Fatmata Bancé est bien appréciée de ses collègues pour ses qualités humaines et professionnelles, Ph: Mousso News

L’expérience lui permet de découvrir d’autres réalités humaines et professionnelles. Mais les déplacements deviennent de plus en plus fréquents. Elle ressent la nécessité de lever le pied. Sa vie sociale risque de prendre  un coup. « Une femme qui passe son temps à voyager pendant que son mari est à Ouagadougou, ce n’est pas forcément évident », explique-t-elle, avec un  brin de sagesse.

Elle choisit alors de se rapprocher de sa famille et rejoint l’association Semfilms entre 2017 et 2021 comme administratrice. Cette période lui permet de renouer avec une autre facette de sa personnalité. Son amour pour la culture. À travers l’organisation de festivals et d’événements, elle découvre un univers qui lui ressemble davantage encore. « Mon côté artistique s’est développé là-bas », raconte-t-elle. Ce goût pour la culture ne l’a jamais quittée. Il se lit aujourd’hui dans son habillement et ses accessoires.

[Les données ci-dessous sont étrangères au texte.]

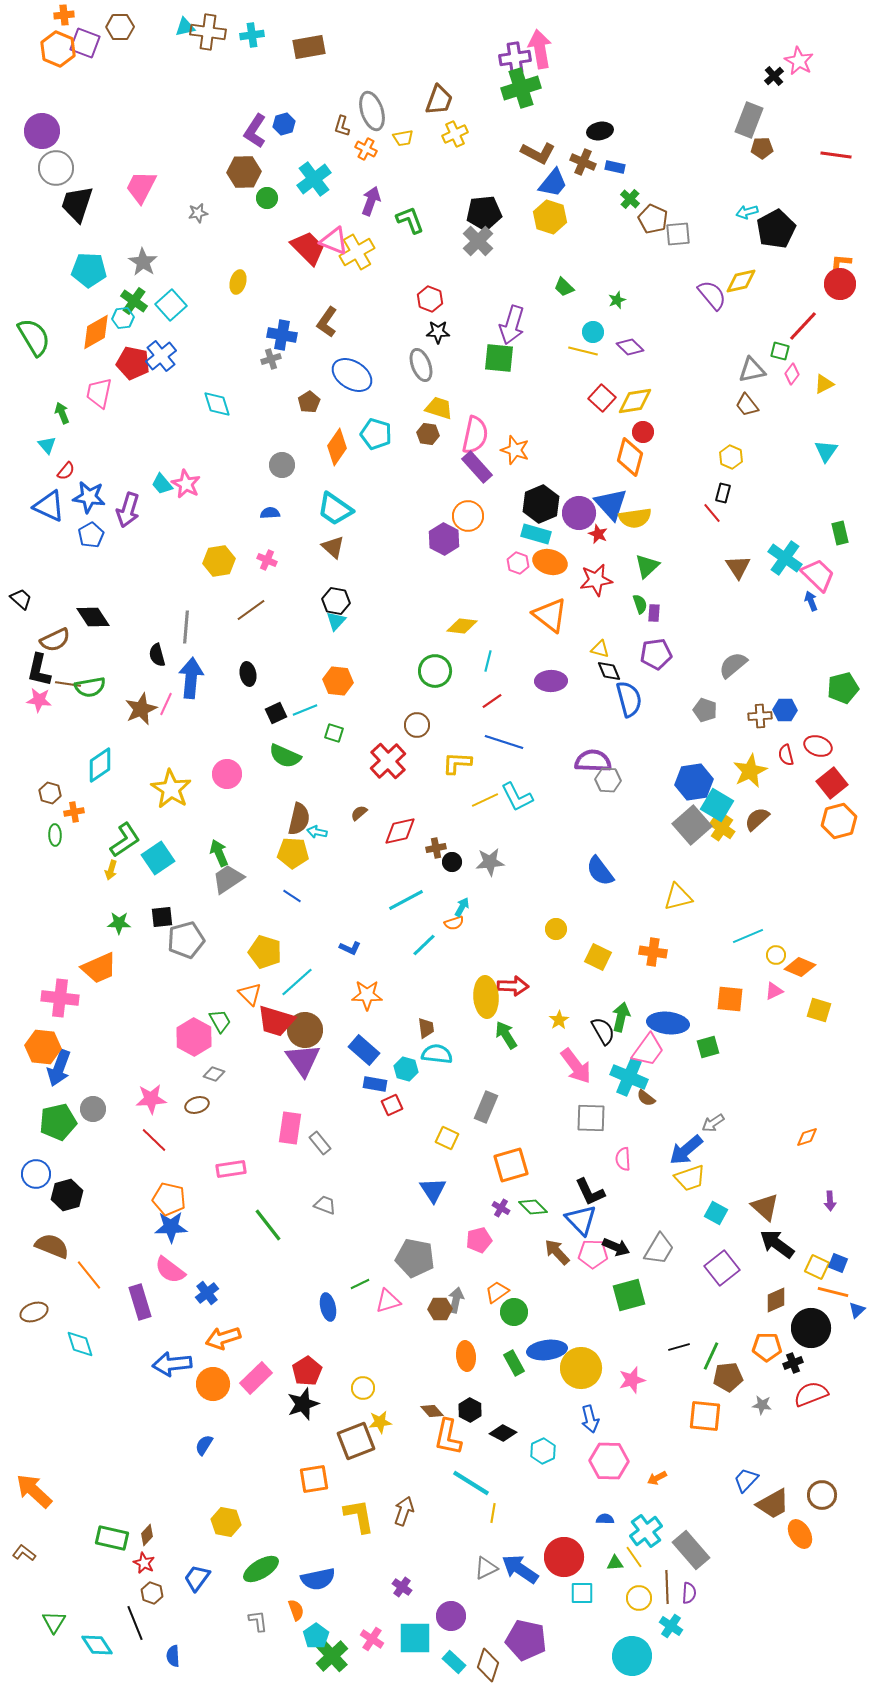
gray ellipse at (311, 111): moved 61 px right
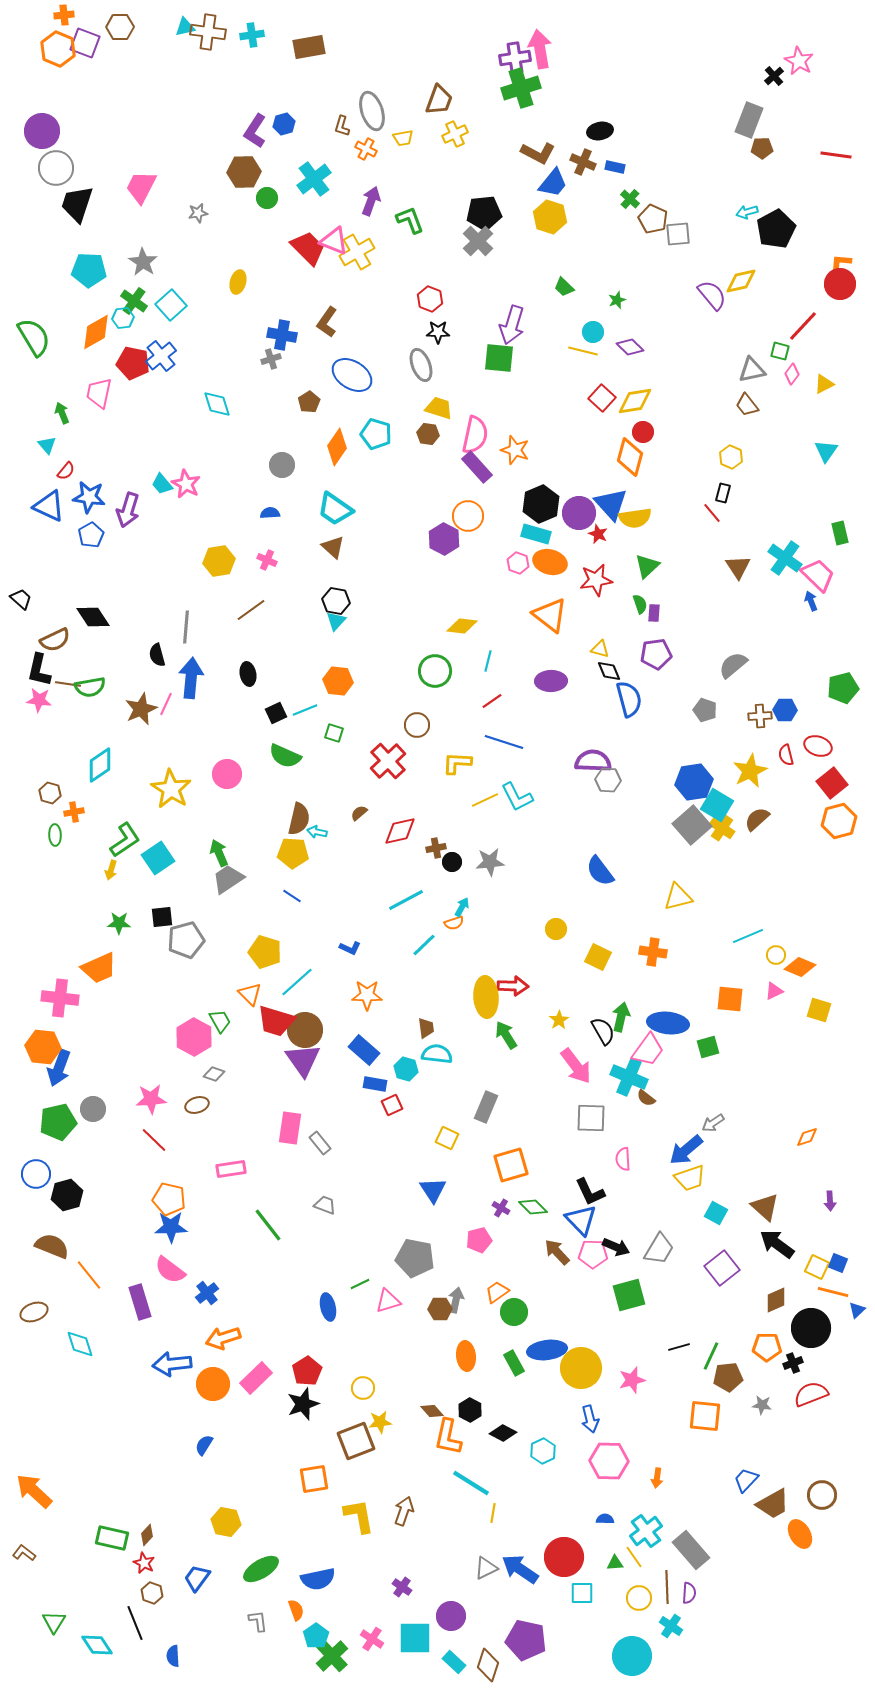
orange arrow at (657, 1478): rotated 54 degrees counterclockwise
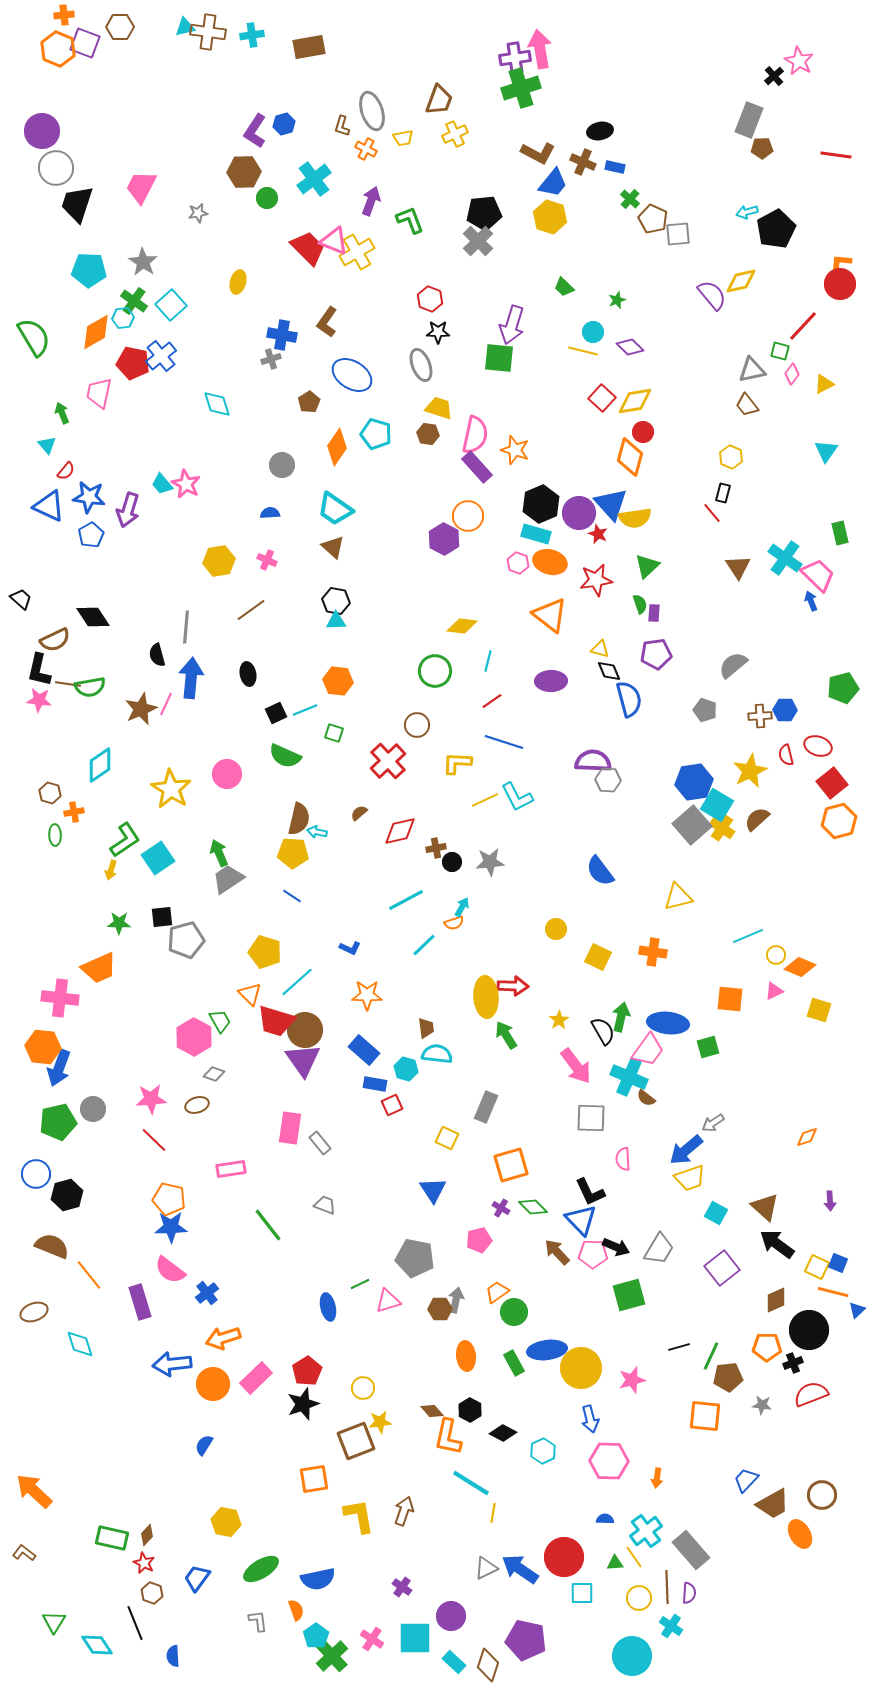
cyan triangle at (336, 621): rotated 45 degrees clockwise
black circle at (811, 1328): moved 2 px left, 2 px down
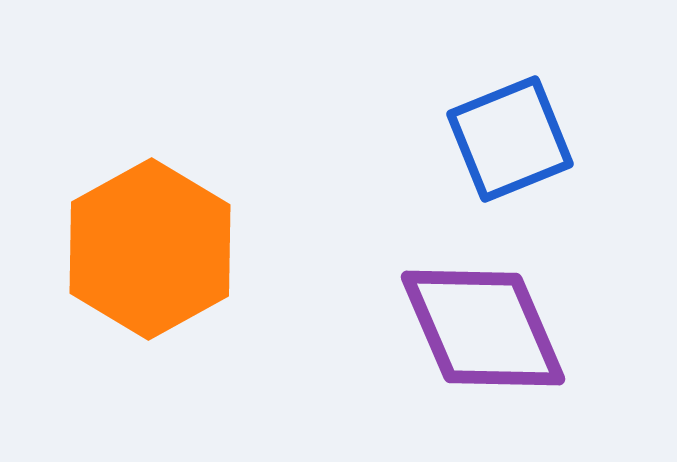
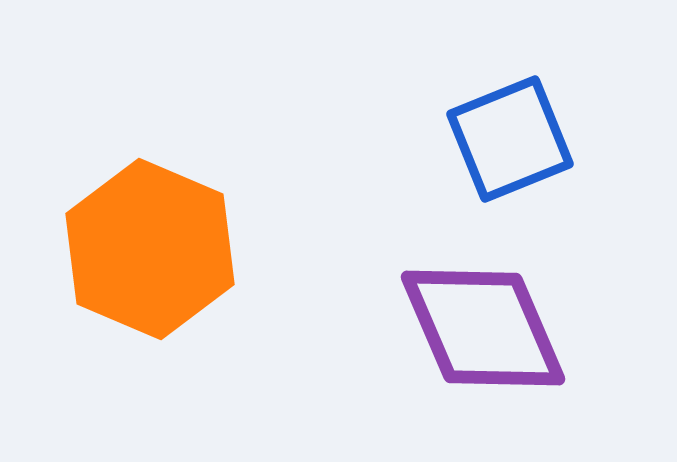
orange hexagon: rotated 8 degrees counterclockwise
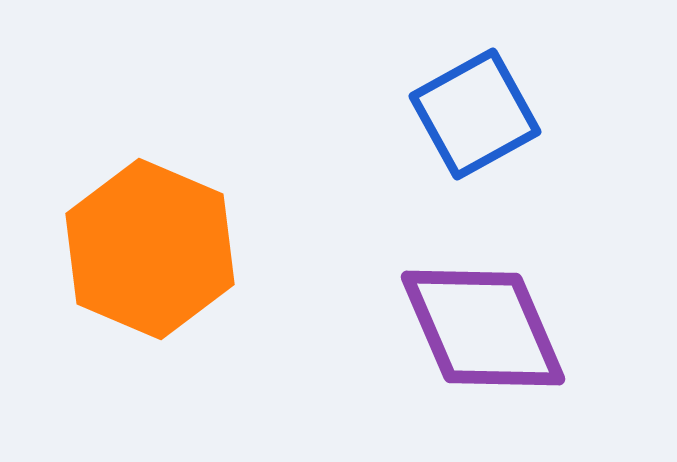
blue square: moved 35 px left, 25 px up; rotated 7 degrees counterclockwise
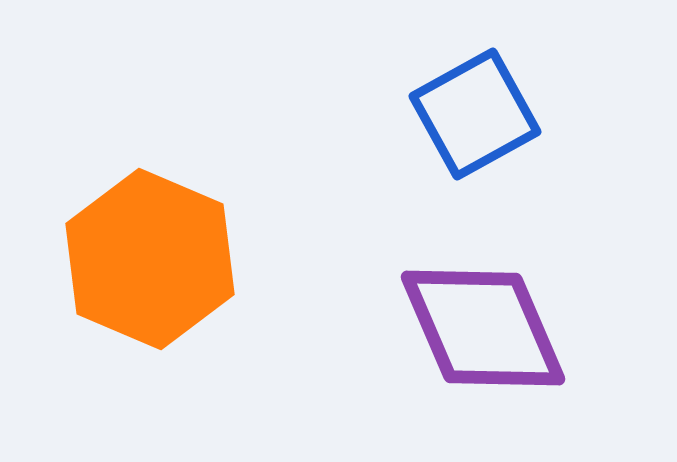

Une expérience au service de la faitière

Toutes ces expériences finissent par la conduire en 2021 vers une structure particulière, le Secrétariat permanent des organisations non gouvernementales (SPONG). D’abord coordonnatrice adjointe chargée de programme, elle occupe aujourd’hui le poste de chargée de programme. Son quotidien est rythmé. Réunions, suivi des projets, accompagnement des organisations membres, recherche de partenaires ou encore supervision d’activités occupent ses journées.

Dans le cadre du projet FASOVEIL consacré aux questions environnementales et climatiques, elle veille notamment à l’implication des organisations membres et à la bonne mise en œuvre des activités prévues. Pour ses collègues, son expérience constitue l’une de ses principales forces.

Pour Ali Bankabary, Fatmata est surtout une collègue qui sait rassembler, Ph: Mousso News

« Administration de projet, collaboration avec les communautés, formation, animation… elle a beaucoup d’atouts », estime Léa Ouédraogo. Quant au chargé de mission, Ali Bankabary, les qualités humaines de la « vieille mère » la distinguent. « Elle est bienveillante, sérieuse et rassembleuse », affirme-t-il.

Entre travail et famille

Malgré ses nombreuses responsabilités, Fatmata tient à préserver un équilibre entre sa vie professionnelle et sa vie privée. Mère de famille, elle refuse d’emporter le travail à la maison. « Je m’assure toujours de terminer mes tâches avant de rentrer. Une fois à la maison, je me consacre à ma famille », explique-t-elle.

Et lorsque le temps le permet, elle retrouve une autre passion, le chant. La chargée de programme est également choriste dans une église de Ouagadougou. Pour elle, il n’y a pas de contradiction entre engagement professionnel, vie familiale et passions personnelles.

Aujourd’hui encore, entre les dossiers du SPONG, la chorale de son église et les responsabilités familiales, Fatmata Bancé garde le même état d’esprit que lorsqu’elle sillonnait les villages de Houndé. Rester proche des gens.